It seems like I've been posting less and less on my blog since staying at home, which is ironic (you would think I'd have a lot more time to write when I'm sitting in my room all day).
In this post, I want to talk about being real about your needs with yourself and others.
An important step in doing this is allowing yourself to have downtime to rest and re-balance.
It's especially important during the COVID era to allow yourself to have 'me time' where you're not constantly online and ready to act. Now that we're not commuting to the office or spending 8+ hours a day in person attending school/work, we tend to be seen as 'not busy'.
This couldn't be further from the truth. Speaking personally, I've taken so much more on my plate since being able to stay home. Working with a non-profit, teaching online, and scheduling regular calls with friends to keep my social life healthy: all while balancing a 9-5.
When people invite you to do things, you may feel pressured to say yes since you're stuck at home and have 'nothing to do'. However, in reality, scheduling personal time into your day is not only a valid way to spend your time but a necessary part of a healthy routine. It can be difficult to draw a line between personal time and work time, whether that work is for something you enjoy, for your friends, or for your job.
When was the last time you did something just for yourself?
My advice: Plan some time for yourself every day to do something you find relaxing, or simply leave a blank space on your calendar to allow you to decompress after a busy school/workday. Your body and mind will thank you for it, and you won't be stretched as thin.
The next point to address: Do your friends know that you're struggling? Do you acknowledge your own limits?
Like many people, I've had a year full of curveballs. Though I have experienced many joys, I've lost loved ones this year, lost my mind a few times, and have dealt with a handful of stressful situations. It's been helpful in a way because I have acquired some healthier coping mechanisms, but being overloaded is never an enjoyable experience.
With everything you have gone through or are currently going through: have you put on a happy face in front of loved ones to assert you're okay?
I've found that when you work really hard to show people that you're okay (and you're not) they believe the image you give off. If you trying your best to be strong and don't allow yourself to have bad days, your loved ones may be surprised and at a loss when they are confronted with you reaching your limits.
This is where honesty comes into play. When you're having a difficult time I think the importance of letting people know when you're not okay and establishing boundaries is indispensable. It's okay to need time to yourself. It's okay that you aren't available emotionally. It's okay to put down your responsibilities for a moment, breathe, and then come back. The most important thing is proper communication with those around you, so they can give you the time you need to recover.
In my case, I felt like I was juggling a social life, trying to excel at work, keeping track of the non-profit, and teaching classes twice a week. I felt that I didn't have a choice and that people would be disappointed if I didn't fulfill their needs over mine.

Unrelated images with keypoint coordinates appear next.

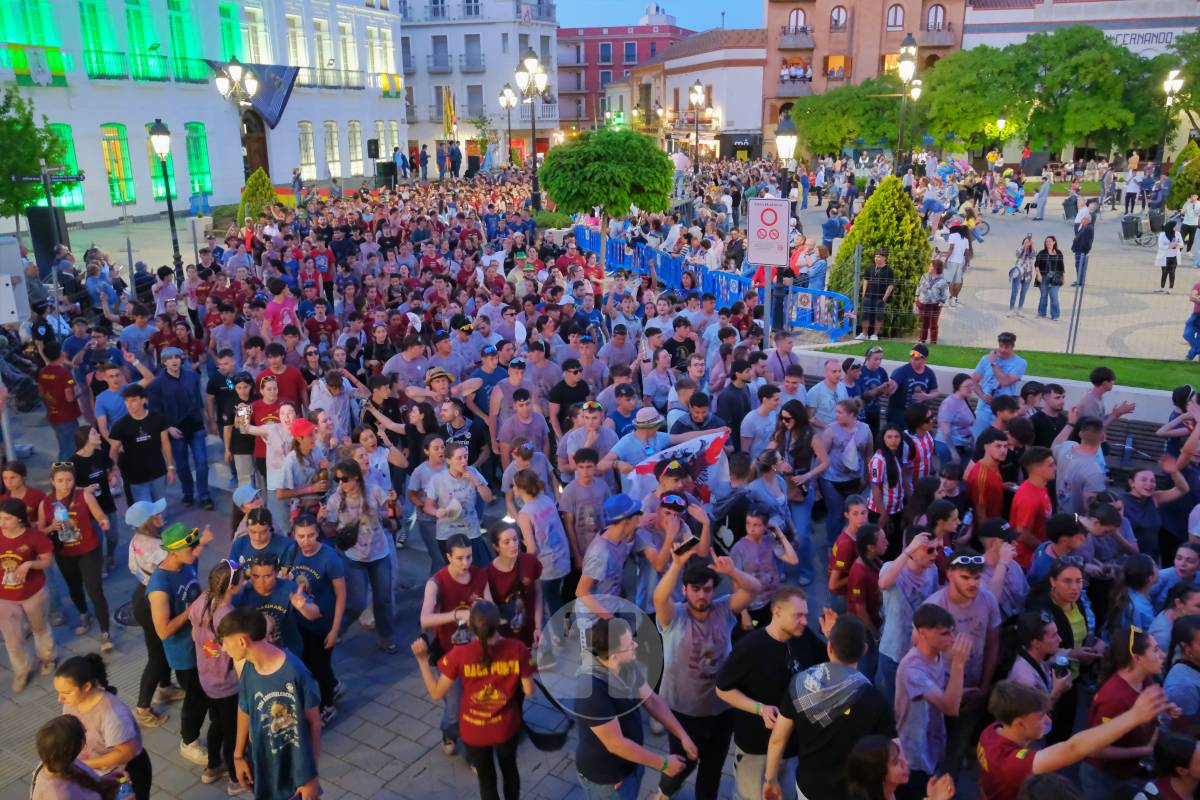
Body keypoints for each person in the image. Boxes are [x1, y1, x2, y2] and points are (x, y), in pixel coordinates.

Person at [653, 552, 761, 800]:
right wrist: (677, 564)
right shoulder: (675, 616)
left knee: (713, 768)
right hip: (682, 712)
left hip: (722, 709)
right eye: (696, 589)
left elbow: (754, 589)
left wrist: (732, 571)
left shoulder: (723, 608)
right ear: (684, 589)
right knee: (681, 765)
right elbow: (659, 598)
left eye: (708, 589)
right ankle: (665, 792)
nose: (702, 595)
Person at [763, 614, 896, 800]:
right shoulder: (875, 700)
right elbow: (892, 754)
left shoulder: (800, 684)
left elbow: (778, 739)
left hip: (809, 789)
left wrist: (770, 780)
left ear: (829, 647)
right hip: (852, 793)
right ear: (865, 650)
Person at [411, 601, 533, 800]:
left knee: (486, 780)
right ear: (499, 623)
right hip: (506, 727)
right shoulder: (517, 649)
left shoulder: (460, 653)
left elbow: (435, 692)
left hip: (474, 730)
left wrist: (423, 661)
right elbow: (528, 690)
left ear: (470, 627)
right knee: (510, 771)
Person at [976, 679, 1172, 800]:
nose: (1047, 720)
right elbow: (1072, 749)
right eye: (1041, 717)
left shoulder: (992, 731)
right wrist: (1133, 717)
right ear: (1019, 723)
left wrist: (1054, 693)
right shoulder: (1011, 764)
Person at [573, 616, 696, 800]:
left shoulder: (625, 665)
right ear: (613, 655)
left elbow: (651, 701)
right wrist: (663, 764)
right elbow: (616, 744)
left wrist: (682, 735)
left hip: (632, 764)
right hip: (608, 781)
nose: (636, 646)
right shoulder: (591, 691)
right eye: (630, 644)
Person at [218, 607, 322, 800]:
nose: (223, 648)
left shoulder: (295, 673)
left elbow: (315, 723)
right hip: (262, 764)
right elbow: (245, 707)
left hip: (294, 773)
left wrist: (312, 778)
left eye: (224, 642)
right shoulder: (249, 668)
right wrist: (238, 756)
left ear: (242, 641)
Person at [925, 549, 1002, 779]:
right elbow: (922, 658)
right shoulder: (934, 608)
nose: (973, 583)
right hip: (938, 692)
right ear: (949, 574)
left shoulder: (988, 600)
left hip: (973, 692)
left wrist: (985, 687)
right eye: (965, 577)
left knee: (958, 748)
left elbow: (992, 645)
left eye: (977, 578)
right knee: (932, 747)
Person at [419, 533, 492, 757]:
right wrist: (456, 614)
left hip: (476, 651)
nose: (465, 563)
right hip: (448, 653)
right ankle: (449, 732)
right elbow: (425, 619)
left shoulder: (480, 575)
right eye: (460, 558)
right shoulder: (436, 582)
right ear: (448, 557)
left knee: (475, 703)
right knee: (454, 707)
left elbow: (491, 608)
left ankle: (474, 750)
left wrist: (484, 610)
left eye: (469, 557)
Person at [146, 522, 212, 768]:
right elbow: (162, 631)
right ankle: (189, 742)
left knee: (206, 694)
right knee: (196, 699)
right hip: (184, 656)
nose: (194, 553)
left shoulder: (185, 565)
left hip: (200, 647)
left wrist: (204, 540)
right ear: (173, 552)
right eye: (190, 549)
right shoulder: (159, 586)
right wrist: (190, 612)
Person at [894, 604, 972, 800]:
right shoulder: (913, 670)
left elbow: (941, 693)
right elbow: (950, 707)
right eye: (944, 634)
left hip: (932, 745)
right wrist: (958, 664)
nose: (952, 639)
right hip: (914, 757)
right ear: (922, 633)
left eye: (952, 632)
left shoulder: (936, 657)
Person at [53, 655, 154, 800]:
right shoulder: (71, 703)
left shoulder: (113, 714)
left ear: (86, 687)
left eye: (66, 692)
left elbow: (126, 753)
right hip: (95, 774)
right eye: (59, 692)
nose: (60, 698)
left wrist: (83, 765)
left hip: (123, 775)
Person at [322, 459, 395, 652]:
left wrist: (392, 506)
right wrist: (323, 520)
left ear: (355, 477)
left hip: (379, 552)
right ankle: (337, 630)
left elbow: (394, 512)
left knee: (383, 599)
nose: (340, 484)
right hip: (353, 556)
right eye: (337, 480)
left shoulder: (373, 491)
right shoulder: (336, 499)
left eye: (344, 479)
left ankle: (385, 637)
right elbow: (329, 530)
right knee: (357, 602)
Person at [187, 560, 247, 793]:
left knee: (217, 723)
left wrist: (210, 650)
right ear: (232, 586)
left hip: (206, 678)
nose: (245, 581)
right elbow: (237, 651)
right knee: (232, 730)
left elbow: (195, 636)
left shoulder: (200, 602)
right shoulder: (227, 615)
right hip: (227, 682)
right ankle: (235, 779)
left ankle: (213, 766)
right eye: (242, 578)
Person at [39, 463, 112, 650]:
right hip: (65, 552)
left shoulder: (83, 495)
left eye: (69, 480)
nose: (65, 485)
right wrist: (50, 528)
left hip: (88, 548)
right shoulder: (46, 502)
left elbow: (98, 513)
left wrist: (103, 521)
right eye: (60, 481)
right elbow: (40, 530)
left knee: (95, 589)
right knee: (74, 588)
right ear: (52, 481)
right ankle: (83, 613)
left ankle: (105, 632)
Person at [0, 497, 56, 692]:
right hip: (5, 597)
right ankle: (21, 670)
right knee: (12, 639)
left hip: (33, 592)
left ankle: (47, 658)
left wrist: (30, 564)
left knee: (39, 629)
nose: (2, 523)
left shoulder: (34, 537)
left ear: (20, 519)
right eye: (0, 518)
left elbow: (47, 560)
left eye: (7, 519)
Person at [148, 346, 212, 509]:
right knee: (182, 465)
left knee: (202, 463)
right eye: (170, 358)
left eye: (177, 356)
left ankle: (204, 496)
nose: (174, 360)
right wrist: (168, 427)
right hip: (175, 428)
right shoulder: (157, 384)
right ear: (164, 362)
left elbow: (199, 400)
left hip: (195, 424)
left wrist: (206, 421)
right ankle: (188, 493)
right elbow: (155, 410)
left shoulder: (192, 377)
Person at [31, 714, 124, 800]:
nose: (86, 730)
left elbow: (86, 782)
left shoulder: (57, 761)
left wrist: (109, 780)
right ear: (72, 748)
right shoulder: (59, 795)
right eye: (82, 733)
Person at [844, 734, 955, 800]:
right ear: (878, 773)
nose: (905, 763)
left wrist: (931, 797)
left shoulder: (889, 792)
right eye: (895, 762)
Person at [1034, 236, 1065, 321]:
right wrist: (1038, 275)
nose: (1048, 243)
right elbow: (1036, 264)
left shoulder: (1059, 253)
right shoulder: (1041, 252)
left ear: (1054, 242)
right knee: (1043, 296)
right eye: (1047, 241)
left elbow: (1061, 266)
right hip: (1043, 277)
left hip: (1055, 278)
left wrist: (1063, 277)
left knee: (1054, 296)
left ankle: (1055, 315)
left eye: (1050, 241)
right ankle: (1041, 313)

At the same time, I was dealing with my own issues, which started to build stress and anxiety within me since I would portray a happy and 'can-do' attitude to others.
Are you being honest with yourself and others?

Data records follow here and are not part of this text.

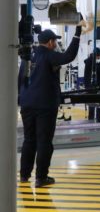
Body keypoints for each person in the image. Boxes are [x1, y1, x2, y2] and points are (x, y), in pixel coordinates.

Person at [19, 25, 82, 187]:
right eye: (55, 41)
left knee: (29, 140)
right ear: (50, 42)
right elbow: (68, 56)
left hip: (27, 104)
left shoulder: (28, 57)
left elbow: (20, 80)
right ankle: (41, 177)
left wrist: (23, 98)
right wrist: (77, 35)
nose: (55, 44)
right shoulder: (48, 55)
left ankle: (24, 175)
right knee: (44, 141)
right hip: (45, 106)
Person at [84, 47, 100, 122]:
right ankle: (91, 118)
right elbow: (86, 75)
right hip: (91, 84)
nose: (98, 57)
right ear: (93, 55)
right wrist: (88, 87)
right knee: (92, 101)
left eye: (99, 56)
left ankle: (99, 118)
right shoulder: (89, 61)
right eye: (97, 56)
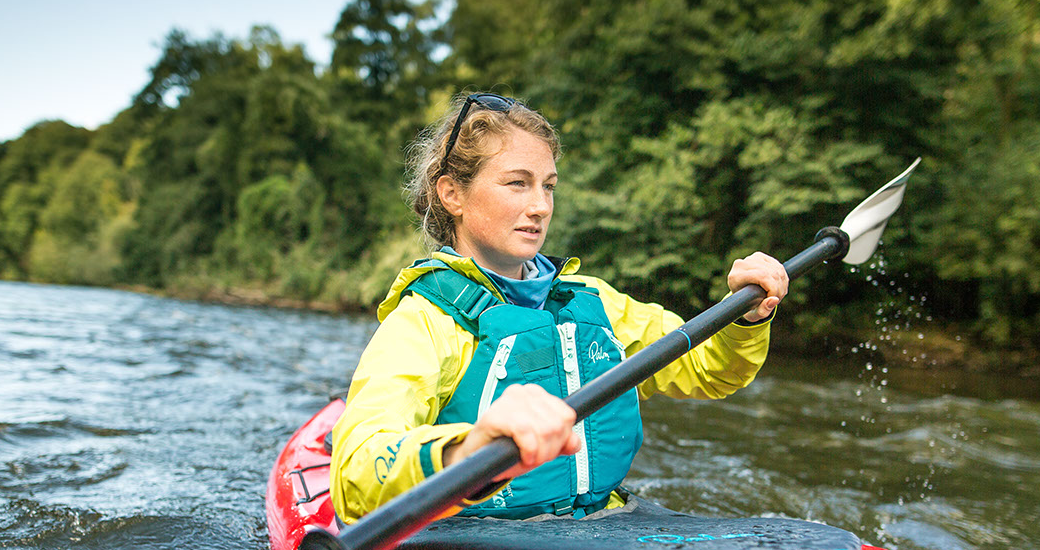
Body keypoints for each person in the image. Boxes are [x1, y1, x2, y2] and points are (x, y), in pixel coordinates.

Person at [331, 92, 789, 522]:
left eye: (548, 187)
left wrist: (747, 314)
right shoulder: (425, 321)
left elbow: (710, 368)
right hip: (472, 543)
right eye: (517, 183)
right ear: (452, 194)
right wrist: (467, 450)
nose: (540, 206)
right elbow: (357, 474)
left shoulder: (591, 301)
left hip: (602, 530)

This month is a great time to sit back and evaluate relationships and how honest you are with those that you love. If you're feeling like you're in need of help but don't know where to begin, keep this in mind: people don't know what's wrong until you tell them. Rather than putting others above yourself to keep busy and distract from your pain, I would suggest using this time in November to look inward.
Are you in the top 5 of your own life? If not: evaluate why and figure out how you can refocus your attention.

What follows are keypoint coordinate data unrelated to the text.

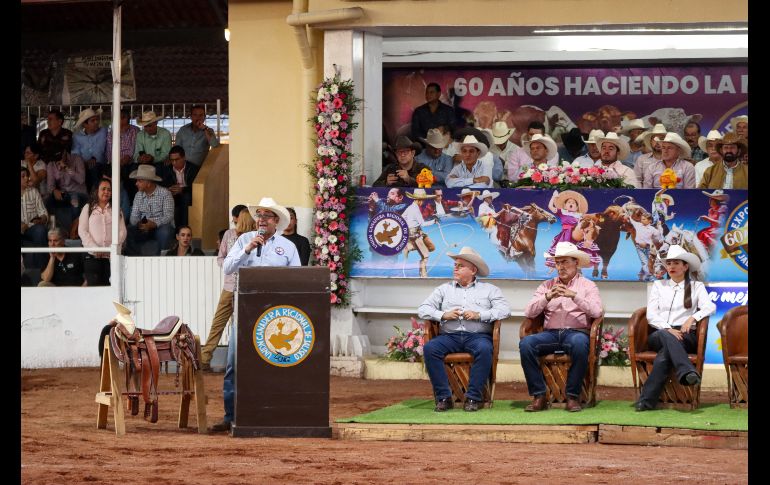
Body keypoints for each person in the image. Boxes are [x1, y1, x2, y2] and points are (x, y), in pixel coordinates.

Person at [209, 197, 301, 433]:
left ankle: (272, 414)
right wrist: (247, 250)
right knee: (234, 365)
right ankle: (231, 416)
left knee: (272, 364)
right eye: (259, 215)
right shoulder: (243, 240)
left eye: (266, 216)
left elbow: (297, 280)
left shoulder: (288, 247)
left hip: (274, 314)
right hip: (244, 311)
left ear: (276, 221)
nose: (261, 220)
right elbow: (228, 267)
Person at [418, 246, 510, 412]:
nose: (455, 267)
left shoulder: (490, 290)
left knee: (484, 348)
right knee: (431, 348)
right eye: (455, 264)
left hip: (478, 336)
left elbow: (504, 310)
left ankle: (474, 398)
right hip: (450, 337)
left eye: (460, 265)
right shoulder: (444, 289)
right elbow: (423, 309)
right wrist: (443, 315)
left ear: (473, 270)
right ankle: (444, 397)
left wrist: (479, 314)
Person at [520, 242, 603, 412]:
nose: (561, 267)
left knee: (580, 343)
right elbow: (529, 312)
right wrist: (547, 297)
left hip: (576, 333)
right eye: (558, 263)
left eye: (565, 262)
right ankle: (539, 396)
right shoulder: (546, 286)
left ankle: (572, 397)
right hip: (550, 334)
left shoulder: (588, 286)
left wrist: (574, 296)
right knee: (526, 344)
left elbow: (597, 312)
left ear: (576, 263)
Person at [634, 245, 716, 412]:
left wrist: (692, 318)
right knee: (666, 337)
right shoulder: (659, 285)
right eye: (669, 263)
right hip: (660, 333)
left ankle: (646, 401)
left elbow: (709, 307)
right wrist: (667, 329)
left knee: (665, 356)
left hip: (686, 335)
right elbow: (651, 315)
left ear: (685, 266)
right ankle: (686, 370)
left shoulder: (696, 287)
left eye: (676, 263)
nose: (671, 266)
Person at [200, 207, 256, 370]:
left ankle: (234, 361)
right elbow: (221, 257)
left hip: (243, 288)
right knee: (222, 322)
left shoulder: (254, 237)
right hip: (233, 286)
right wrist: (229, 267)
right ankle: (205, 358)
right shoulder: (229, 235)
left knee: (235, 324)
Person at [78, 177, 127, 286]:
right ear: (96, 191)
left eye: (109, 190)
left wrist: (113, 248)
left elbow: (122, 231)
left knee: (111, 289)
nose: (106, 192)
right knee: (95, 290)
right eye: (103, 189)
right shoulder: (88, 208)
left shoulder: (116, 209)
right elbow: (82, 231)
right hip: (93, 257)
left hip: (111, 257)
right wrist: (95, 248)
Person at [126, 164, 175, 255]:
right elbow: (133, 219)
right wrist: (140, 223)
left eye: (139, 181)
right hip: (144, 228)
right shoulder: (138, 195)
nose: (136, 183)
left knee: (165, 231)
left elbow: (169, 216)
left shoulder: (165, 193)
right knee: (129, 230)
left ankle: (163, 258)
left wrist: (154, 224)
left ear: (148, 183)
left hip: (161, 226)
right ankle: (136, 258)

Lastly, I want to touch on the importance of therapy and how talking to a professional has really helped me this year. Therapy has been a wonderful resource for me to get an outside perspective and give me the tools to best approach situations that I feel like I need help with.
If you're concerned about being able to afford therapy, I recommend looking up your insurance online and seeing what therapists you are covered for. Doing therapy via Zoom allows for a personal experience without being in person and it may be that you're able to get therapy for free based on what your insurance is covering regarding Telehealth.
My therapy is currently free until December 31st, so I recommend you try to take full advantage of what mental health resources your insurance may cover.